__Problem to work on__:
Turn the rows below into a numbered list, one line per number, with the blank lines dropped. Leave the pictures out.

__Data for the task__:
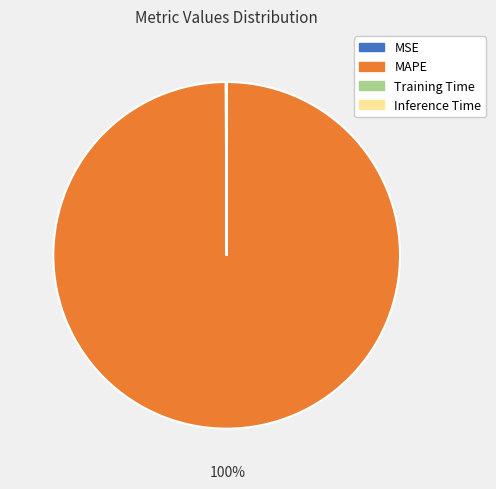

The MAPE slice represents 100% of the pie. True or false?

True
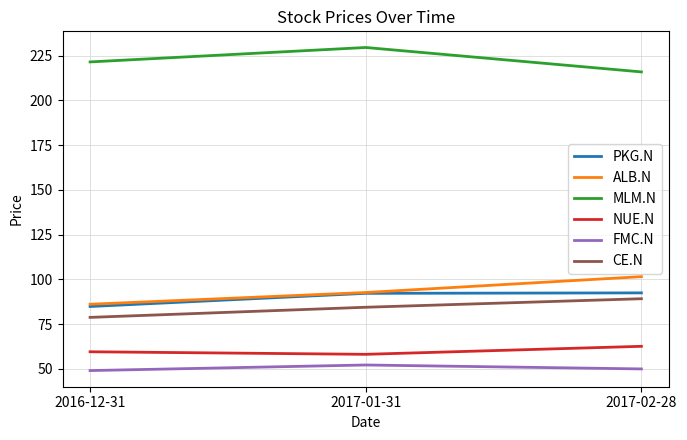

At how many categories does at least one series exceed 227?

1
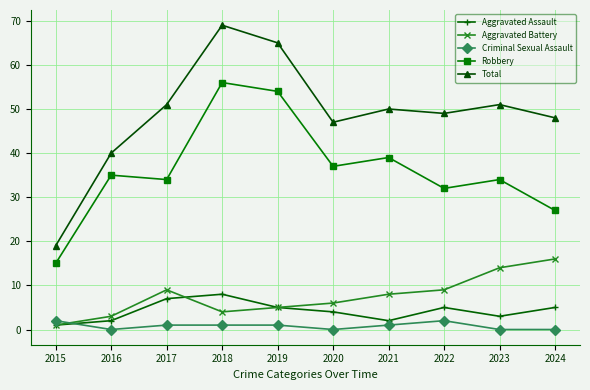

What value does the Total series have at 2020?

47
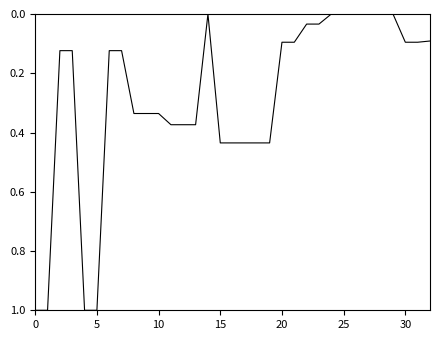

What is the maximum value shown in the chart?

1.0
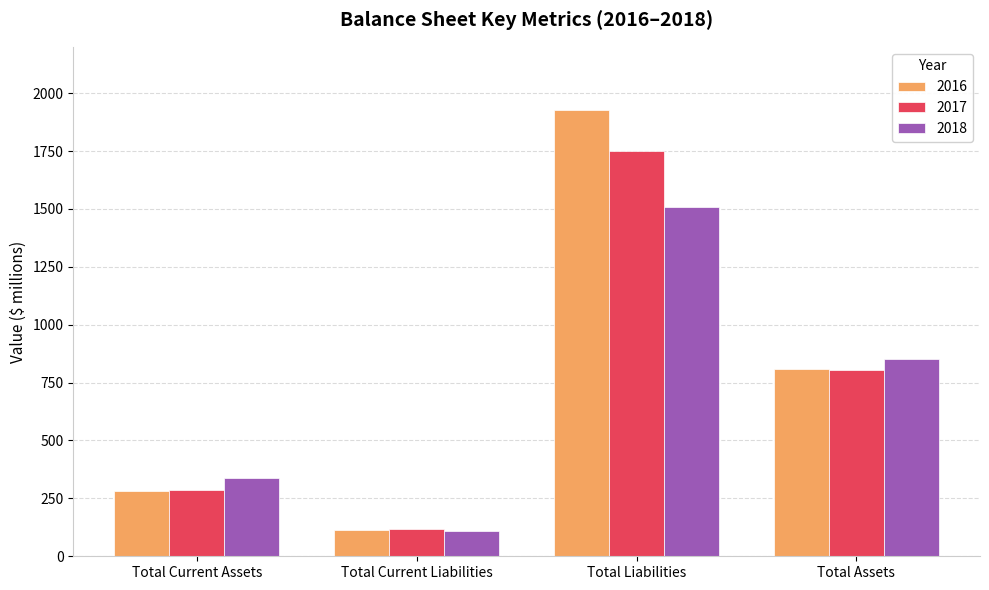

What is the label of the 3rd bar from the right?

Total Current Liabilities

__Response area__:
1. The MAPE slice represents 100% of the pie. True or false?
2. True
3. At how many categories does at least one series exceed 227?
4. 1
5. What value does the Total series have at 2020?
6. 47
7. What is the maximum value shown in the chart?
8. 1.0
9. What is the label of the 3rd bar from the right?
10. Total Current Liabilities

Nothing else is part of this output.